Editorials

Evaluating the War On Poverty On Its 50th Anniversary: Why How We Measure Matters So Much

Fifty years ago, President Lyndon Johnson declared an “unconditional war on poverty in America” in the 1964 State of the Union address. In the decades since, some have questioned whether these efforts made any real progress. As President Reagan famously proclaimed in 1987, “we waged a war on poverty, and poverty won.” In fact, just last week, the National Review argued, “[t]rillions of dollars have been spent, and the number of Americans living in poverty is higher today than it was in 1964, while the poverty rate has held steady at just under one in five.” Yet, the latest research into the impacts of these programs illustrate that the War on Poverty has in fact achieved substantial progress in combating poverty since its launch in 1964 – a lesson that is particularly relevant for workers and their families in a time of major cuts to the social safety net.

One major source of confusion and contention is how we define poverty. The federal government created its official poverty measure in 1963 “at three times the cost of a basic diet because, at the time, the typical family was thought to spend about one-third of its income on food.” The metric “hasn’t been updated since,” and, as Cass Sunstein notes, it “has drawn withering criticism for a long time.”  The official measure does not reflect “changing spending habits, which today are geared less towards groceries, and more towards things like housing and healthcare.” And most importantly, the measure “only considers pre-tax cash income,” which “ignores massive anti-poverty programs like food stamps . . . or the Earned Income Tax Credit” – precisely the types of programs spawned by the War on Poverty.

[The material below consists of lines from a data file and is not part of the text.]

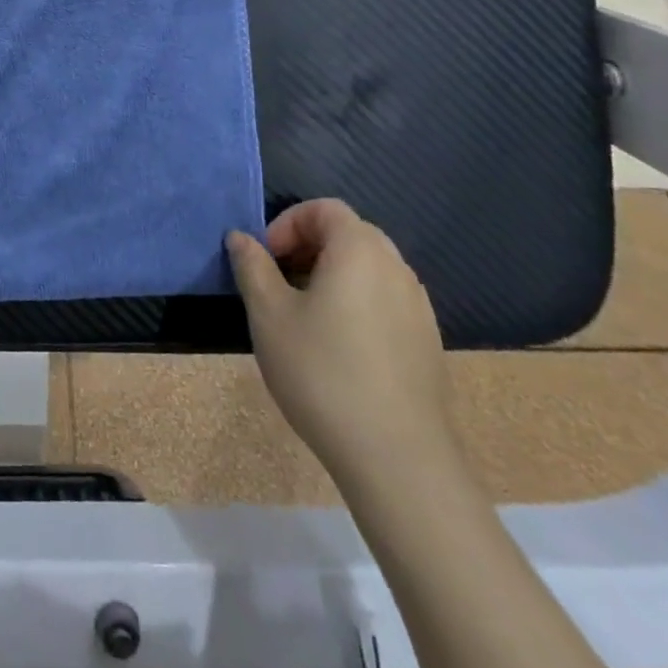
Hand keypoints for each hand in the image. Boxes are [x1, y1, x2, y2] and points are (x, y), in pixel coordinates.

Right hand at [226, 200, 455, 490]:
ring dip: (332, 274)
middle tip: (279, 281)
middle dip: (309, 246)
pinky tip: (337, 346)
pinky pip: (386, 300)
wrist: (397, 459)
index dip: (288, 223)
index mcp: (359, 251)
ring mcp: (418, 307)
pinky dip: (356, 302)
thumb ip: (252, 267)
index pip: (325, 209)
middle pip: (350, 233)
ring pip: (369, 268)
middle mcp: (396, 269)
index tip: (266, 259)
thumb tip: (241, 238)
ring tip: (304, 314)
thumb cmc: (322, 372)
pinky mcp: (427, 342)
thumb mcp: (268, 314)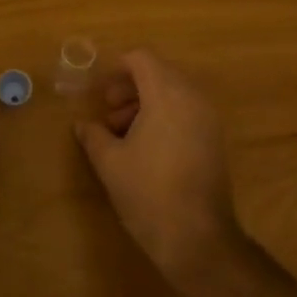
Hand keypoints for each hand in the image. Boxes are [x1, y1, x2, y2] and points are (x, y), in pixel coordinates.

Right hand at [75, 50, 243, 290]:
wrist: (197, 238)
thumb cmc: (148, 192)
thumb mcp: (109, 162)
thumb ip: (93, 135)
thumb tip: (82, 124)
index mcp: (167, 94)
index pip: (142, 58)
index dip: (117, 69)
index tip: (100, 93)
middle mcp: (192, 98)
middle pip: (159, 73)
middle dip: (130, 88)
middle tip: (108, 112)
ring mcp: (208, 119)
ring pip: (174, 93)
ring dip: (146, 103)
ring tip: (122, 133)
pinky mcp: (215, 140)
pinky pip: (186, 112)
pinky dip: (164, 116)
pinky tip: (145, 147)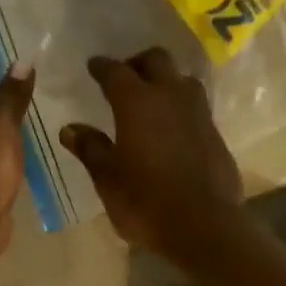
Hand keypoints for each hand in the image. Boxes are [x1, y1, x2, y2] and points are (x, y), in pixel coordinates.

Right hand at [60, 49, 242, 259]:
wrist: (203, 225)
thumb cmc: (145, 202)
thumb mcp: (108, 179)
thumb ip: (90, 149)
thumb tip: (70, 129)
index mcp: (137, 103)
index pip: (116, 72)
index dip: (102, 67)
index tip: (93, 66)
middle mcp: (170, 96)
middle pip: (156, 60)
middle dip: (137, 63)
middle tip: (124, 77)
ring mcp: (198, 113)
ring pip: (181, 79)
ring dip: (164, 80)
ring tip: (151, 98)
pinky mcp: (214, 132)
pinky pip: (194, 105)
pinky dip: (179, 105)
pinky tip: (171, 125)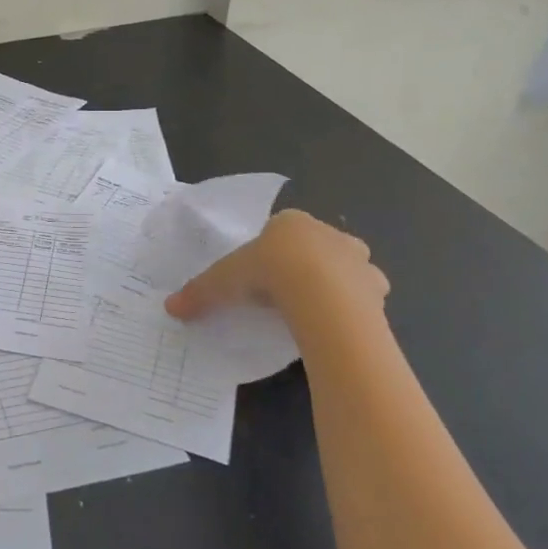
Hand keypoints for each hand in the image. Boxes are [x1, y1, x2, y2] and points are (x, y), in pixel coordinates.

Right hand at [164, 209, 386, 326]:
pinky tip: (336, 325)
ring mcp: (358, 260)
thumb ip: (200, 292)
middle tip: (286, 294)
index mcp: (291, 223)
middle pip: (316, 247)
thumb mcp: (224, 281)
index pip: (280, 231)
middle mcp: (329, 233)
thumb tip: (170, 308)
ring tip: (313, 312)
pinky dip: (355, 308)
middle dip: (306, 265)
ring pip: (346, 269)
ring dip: (335, 285)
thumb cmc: (269, 272)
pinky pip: (365, 297)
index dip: (270, 253)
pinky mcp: (377, 289)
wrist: (321, 294)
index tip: (259, 276)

Consequently, the Census Bureau established the Supplemental Poverty Measure in 2011 to better reflect these programs’ effects on low-income Americans, and, using the new, more widely-respected measure, researchers have charted these effects since the War on Poverty began. Specifically, the Columbia Population Research Center has analyzed how many additional families would fall into poverty without the “value of all cash, in-kind, and tax transfers they received” from the government, and their results suggest “a substantial direct role” of antipoverty policies “in improving the well-being of the poor.” Thus, contrary to President Reagan’s and National Review‘s dramatic claims, the graph below suggests that the federal government has actually reduced real poverty by more than a third over the past fifty years, “even though the official poverty rate has stayed almost the same.”

cbpp_poverty

As the Council of Economic Advisers argues, “[t]he fact that poverty rates have fallen overall, even as household incomes in the bottom of the distribution have stagnated since the 1980s, suggests a substantial direct role that policies have played in improving the well-being of the poor.” Further, as Nicholas Kristof notes, “without the war on poverty, other forces (such as mass incarceration, a rise in single mothers and the decline in trade unions) would have lifted poverty much higher” over time than even the baseline levels of the 1960s.  In other words, while the United States has experienced a huge rise in income inequality in recent decades, the negative effects of this and other adverse phenomena for lower-income Americans could have been much worse without the concurrent rise of federal antipoverty programs. The reductions in poverty in the chart above are all the more impressive since they do not reflect the progress made between the passage of the Economic Opportunity Act in 1964 (the legislative embodiment of the War on Poverty) and the beginning of the data used in this analysis in 1967.

Not only do these numbers show major progress in reducing overall rates of poverty, they also demonstrate that these programs have provided particularly vital assistance for some of the most vulnerable members of the population. For example, expansions in Social Security in the 1960s and 1970s reduced poverty among the elderly from 35 percent in 1960 to 14.8 percent in 2012.  Additionally, research shows that “the deep poverty rate for children would be about 20 percent during economic downturns” without federal antipoverty programs; with them, it is between 4 and 5 percent.

What does this all mean for our approach to antipoverty efforts today? Researchers say that “if the entire safety net from Social Security on down to food stamps, were entirely yanked away,” the poverty rate today would nearly double, and likely exceed 1967 levels. While no federal officials are currently proposing full-scale elimination of the safety net, many key antipoverty programs, such as food stamps and emergency unemployment insurance, have been drastically cut or terminated in recent months. Many in Congress are calling for further, even bigger reductions and “many voters seem skeptical about the efficacy of government programs.” Consequently, the creation and diffusion of the new poverty metric, and the significant, measurable success of “[l]ong-term investment in anti-poverty spending” it has revealed, may prove very helpful to advocates for the disadvantaged. In the face of skepticism about the efficacy of antipoverty programs, this data may become a valuable tool for those seeking to reverse the trend toward dismantling the War on Poverty architecture that President Johnson began building fifty years ago this month.